O ar ficou mais sofisticado e profissional. Todos os médicos que passavam trajavam em branco com toucas e máscaras — mais parecendo cientistas.
— Chegamos, suas roupas estão lá dentro. Pode se vestir. — Yvelle apontou para uma sala com uma porta fechada, reservada apenas para funcionários.
Vaia prendeu seus longos cabelos castanhos e vestiu o jaleco, a touca e as outras peças indicadas por uma placa dentro do local.
Quando saiu, Yvelle estava a aguardando do lado de fora e conduziu a jovem para outro salão.
Era um anfiteatro cirúrgico completo, com uma plataforma circular no centro que subia com uma rampa. Ao redor da plataforma, diversas arquibancadas subiam até as paredes com finas aberturas para o lado de fora, de onde se formava uma cúpula.

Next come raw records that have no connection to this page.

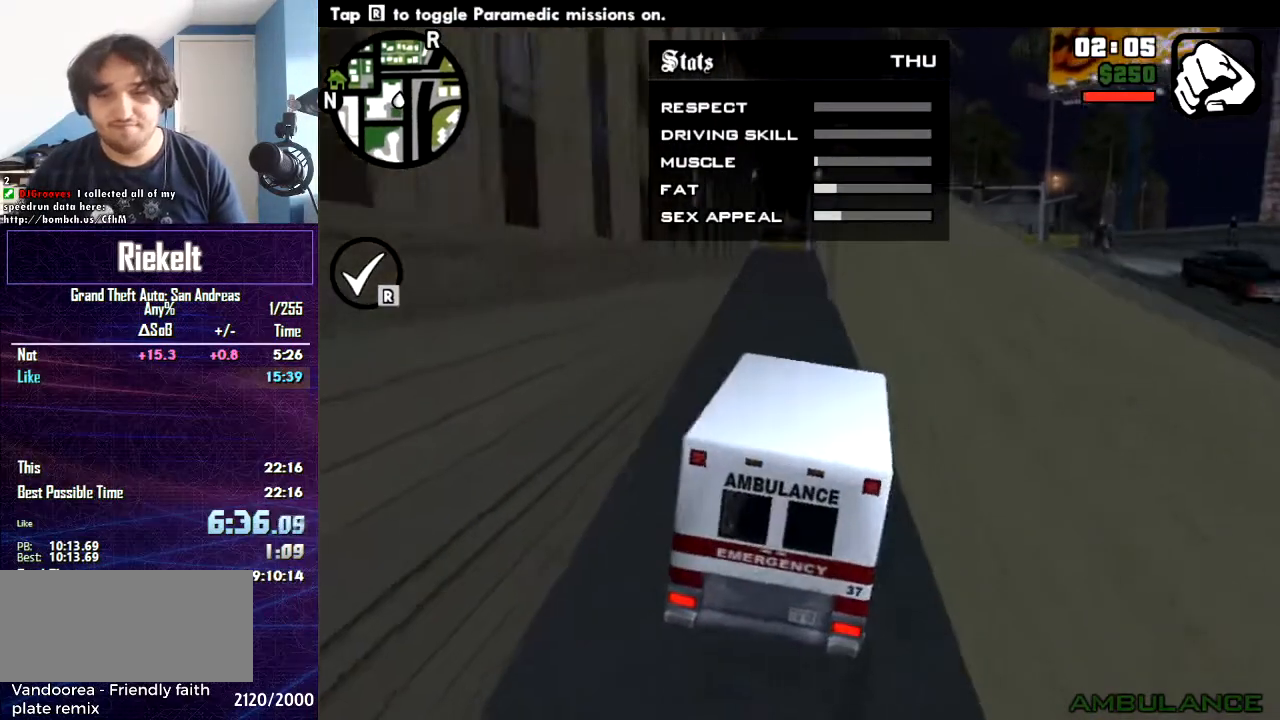
{"keys": ["ctrl", "w"], "mouse": [], "events": [[167, "a", "up"]]}
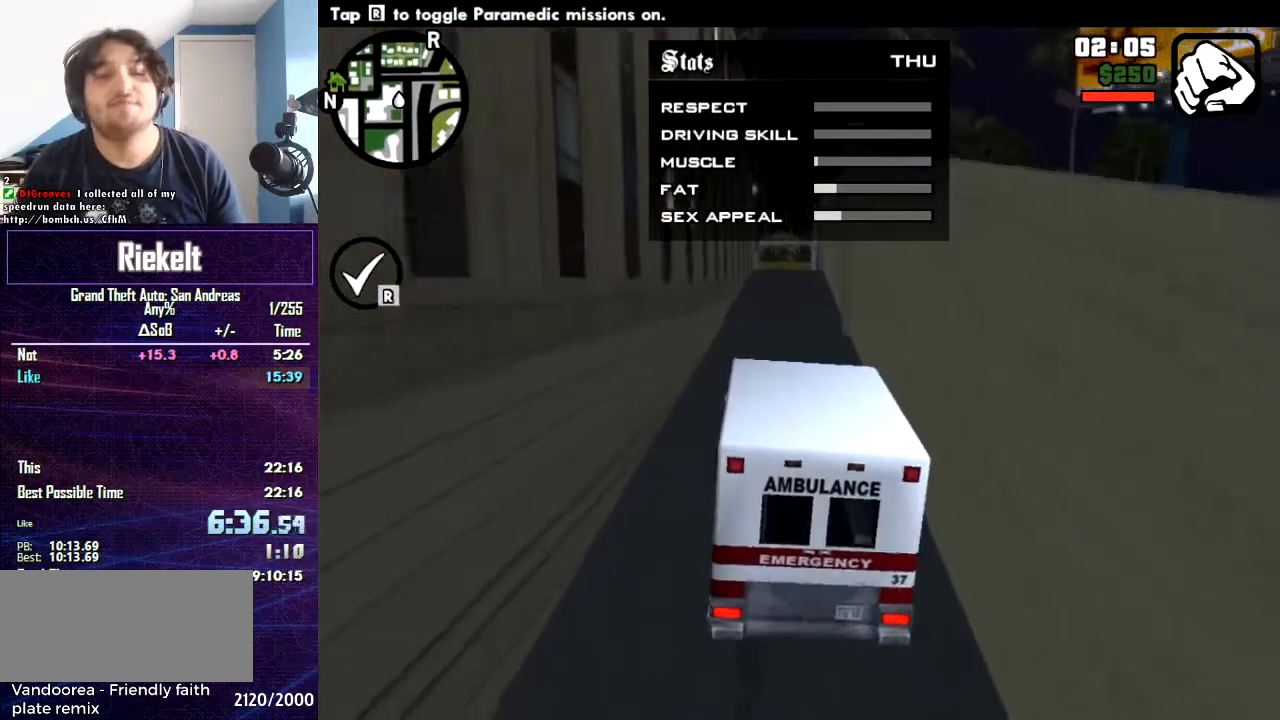
{"keys": ["ctrl", "w"], "mouse": [], "events": []}
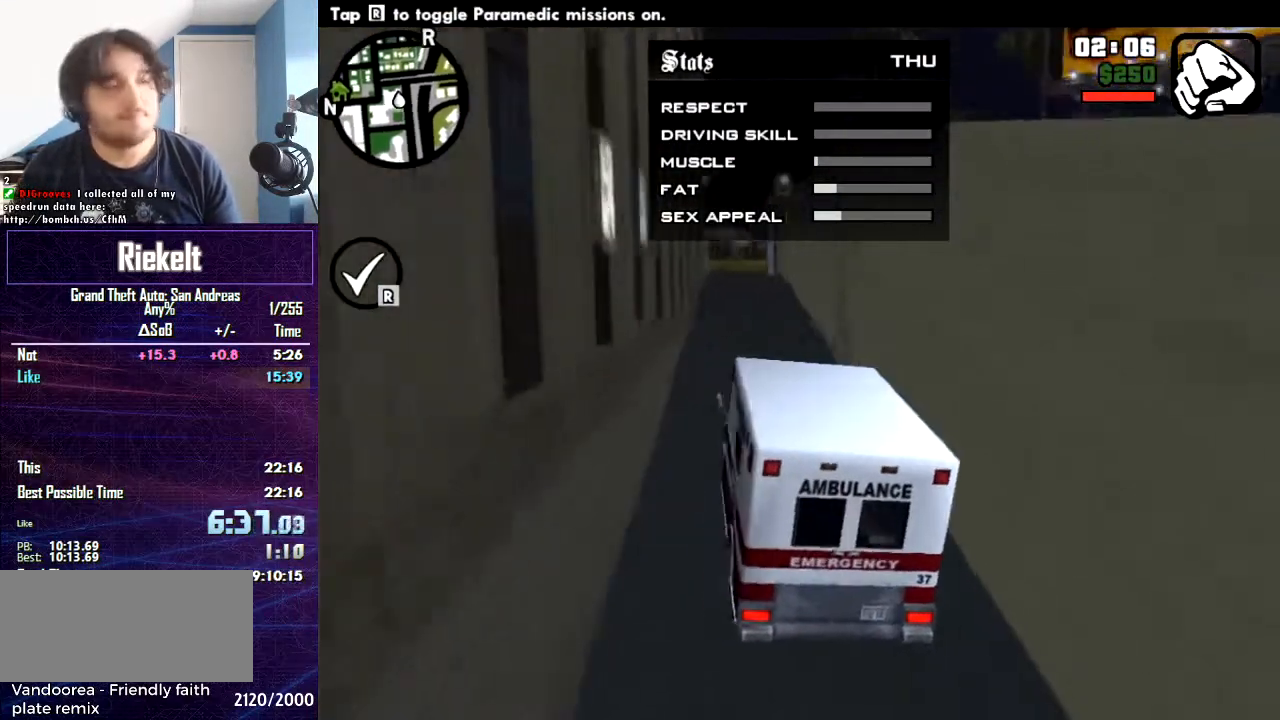
{"keys": ["ctrl", "w"], "mouse": [], "events": []}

O lugar tinha uma iluminação com lâmpadas e luzes brancas por vários lugares, deixando tudo bem iluminado. Principalmente o lugar para onde Vaia se dirigia.
Alguns médicos, funcionários e estudantes de medicina do ducado começavam a se reunir na plateia, seus murmúrios eram audíveis. Vaia conseguia escutar alguns duvidando de suas capacidades, mas outros demonstraram interesse nas técnicas de medicina do exterior.

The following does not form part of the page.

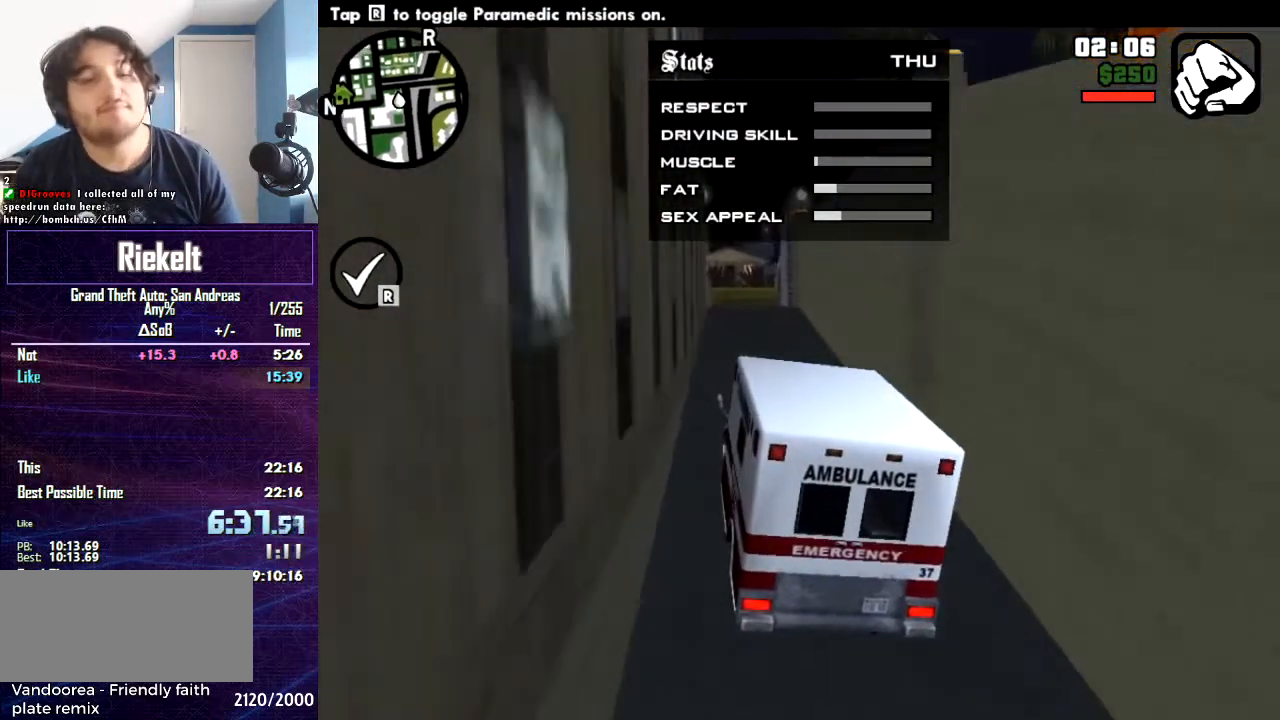
{"keys": ["ctrl", "d", "w"], "mouse": [], "events": [[434, "d", "down"]]}
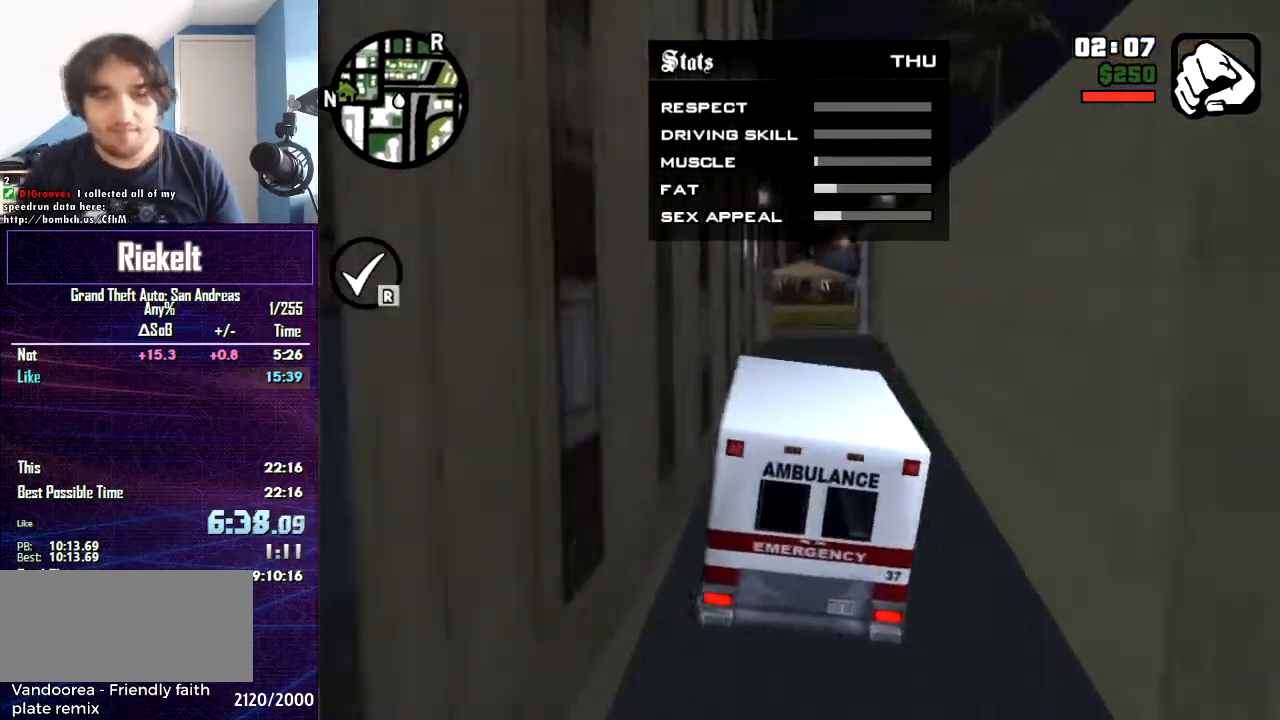
{"keys": ["ctrl", "w"], "mouse": [], "events": [[33, "d", "up"]]}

Yvelle acompanhou a jovem até o centro do anfiteatro, estalou os dedos e ordenou o silêncio da plateia.
— Como combinado, a nossa visitante comparece ao salão de estudos recém-construído de nosso grande hospital ducal. Vaia… ?
Ela se aproximou da jovem, pedindo algum tipo de sobrenome. Vaia retrucou, implicando sua inexistência.
— De todo modo, devido à nossa competência respeitável, tínhamos apenas um paciente no aguardo de uma cirurgia. — A duquesa apontou para as portas de entrada do anfiteatro.
Delas, dois enfermeiros vinham puxando uma maca, nela, um pano fino e ensanguentado cobria o corpo de alguém muito provavelmente em estado crítico.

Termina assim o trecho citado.